On Tuesday, I attended my first heated-room yoga session.  It wasn't bikram, at least I don't think it was.  It was called Nataraja.  Anyhow, before I signed up, I looked at a brief description of the class (this is before my no-looking-things-up policy was in place).  The description included something about practicing all eight limbs of the yoga practice (nope, I don't know what those limbs are).  At the time, I was using a $25 Gaiam yoga mat that had a tree with falling leaves on it, called the Tree of Life (wow, how cliche--I am the reason why people say yoga is a fad).  As I would come to realize, my yoga practice was going to need an upgrade.

So I came into class and made sure to take a spot in the back corner--I know yoga is a very individual practice, but I'm absurdly self-conscious, and I tend to sweat a lot, so I always look for a spot in the back of the room.  Honestly, before every yoga session I go home and take a shower so I'm nice and clean and smell like Dove extra fresh body wash for men (don't worry, I don't cover myself in cologne)--my mat was probably about three feet behind the girl's mat in front of me, and four feet from the girl's mat to my left, both well out of the way of any potential beads of perspiration (seriously, you guys have no idea how much I sweat).

The instructor for this Nataraja class was a guy.  This was a change from what I was used to, but it definitely helped me focus on the postures and pay attention to detail, whereas with female instructors biology takes over and I find myself checking them out (I am but a man).  Now, this isn't to say that I'm disrobing my female instructors with my eyes.  I'm just pointing out a reality--attractive girls in spandex present a distraction to me.  Case in point, just the thought alone distracted me.

Anyhow, because of my limited yoga-vocabulary, it would be impossible for me to describe the practice itself.  It would sound like, "well, we were in downward facing dog for a while, and then we did some other pose, and that pose was hard, and then after a little while later we came back into downward facing dog.  Oh yeah, there was also this other thing we did right before going back into downward facing dog where we laid face down on the mat."  Despite that vivid description, I can say this about the practice.  It was intense.  Like, seriously intense.  I was so exhausted at one point that I just decided to go into child's pose--where you sort of lay with your knees tucked and face down, admitting to the world you've been defeated while the rest of the class, most importantly the girls surrounding you, continue with the routine and just look at you and laugh (alright, that last part is a bit exaggerated, but they might as well have been).

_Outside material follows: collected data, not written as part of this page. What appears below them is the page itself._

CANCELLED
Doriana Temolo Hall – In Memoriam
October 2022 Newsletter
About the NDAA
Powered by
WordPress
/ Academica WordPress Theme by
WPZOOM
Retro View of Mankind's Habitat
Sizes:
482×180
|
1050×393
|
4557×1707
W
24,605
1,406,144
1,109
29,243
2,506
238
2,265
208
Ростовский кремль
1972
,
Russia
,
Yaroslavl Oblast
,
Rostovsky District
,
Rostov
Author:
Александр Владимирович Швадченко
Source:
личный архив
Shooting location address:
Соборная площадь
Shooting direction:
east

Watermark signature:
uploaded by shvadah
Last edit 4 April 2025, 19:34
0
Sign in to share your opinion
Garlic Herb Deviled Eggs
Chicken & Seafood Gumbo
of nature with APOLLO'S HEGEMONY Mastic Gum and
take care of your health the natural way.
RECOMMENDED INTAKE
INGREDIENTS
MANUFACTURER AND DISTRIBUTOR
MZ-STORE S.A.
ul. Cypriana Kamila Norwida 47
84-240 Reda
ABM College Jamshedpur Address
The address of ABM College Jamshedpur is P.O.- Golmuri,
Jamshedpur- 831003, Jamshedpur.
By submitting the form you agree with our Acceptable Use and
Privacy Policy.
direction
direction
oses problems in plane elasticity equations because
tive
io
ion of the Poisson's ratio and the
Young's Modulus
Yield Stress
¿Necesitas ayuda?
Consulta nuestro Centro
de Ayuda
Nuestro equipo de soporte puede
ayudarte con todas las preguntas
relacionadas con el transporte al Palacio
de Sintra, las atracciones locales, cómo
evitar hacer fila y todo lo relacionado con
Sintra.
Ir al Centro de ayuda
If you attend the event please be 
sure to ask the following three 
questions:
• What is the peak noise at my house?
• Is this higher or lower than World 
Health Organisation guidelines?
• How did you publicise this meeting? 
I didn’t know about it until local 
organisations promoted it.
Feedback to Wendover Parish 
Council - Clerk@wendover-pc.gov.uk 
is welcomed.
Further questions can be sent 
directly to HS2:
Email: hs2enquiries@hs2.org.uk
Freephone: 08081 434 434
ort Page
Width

Now, I'm no Olympic athlete, but I would say I'm in decent shape.  So why was I so exhausted?  Well, earlier I mentioned that I sweat a lot (like beads of sweat dripping off my face when I get done running on a hot day sweat a lot).  By mid-practice of Nataraja , when I would go into downward facing dog, I would have sweat dripping off my face comparable to a faucet at it's lowest setting without individual droplets.  My mat, which, as it turns out, was a relatively cheap mat (way to research yoga mats before purchasing, Tyler), wasn't designed to hold up to the monsoon-like volume of water that my body was shedding.  Consequently, I couldn't even hold my grip while I was in downward-facing dog.  My hyper-saturated, previously grippy mat might as well have been a freshly waxed lane of a bowling ally, which, if you've never made the mistake of crossing the line while rolling the ball and came crashing down (cause: alcohol), is pretty damn slippery.  

And not only was my mat insufficient to retain any grip, it was also insufficient to absorb all of my sweat.  By the end of practice, I was pretty much sitting in a pool of my own perspiration, on a water-logged green island, surrounded by visible sea of water stretching about two feet in every direction.  How my body did not shut down is miraculous; how much my body sweated during Nataraja was just embarrassing.  Needless to say, I did not ask out either of the girls who were seated beside me.  Not that, "hey I'm Tyler and the puddle you're standing in my body's perspiration" isn't a great opening line, but I just wasn't feeling up to it. 

Now, this practice wasn't a completely failure to me.  Instead, it presented something more of a crossroads.  On the one hand, I could settle for just being the guy who sweats so profusely in yoga class that the business downstairs complains of a leaking water pipe.  On the other hand, I could take this as an opportunity to upgrade my yoga gear and, while still looking like I have a thermo-regulation disorder, maybe avoid some of the shame that came along with using deficient equipment.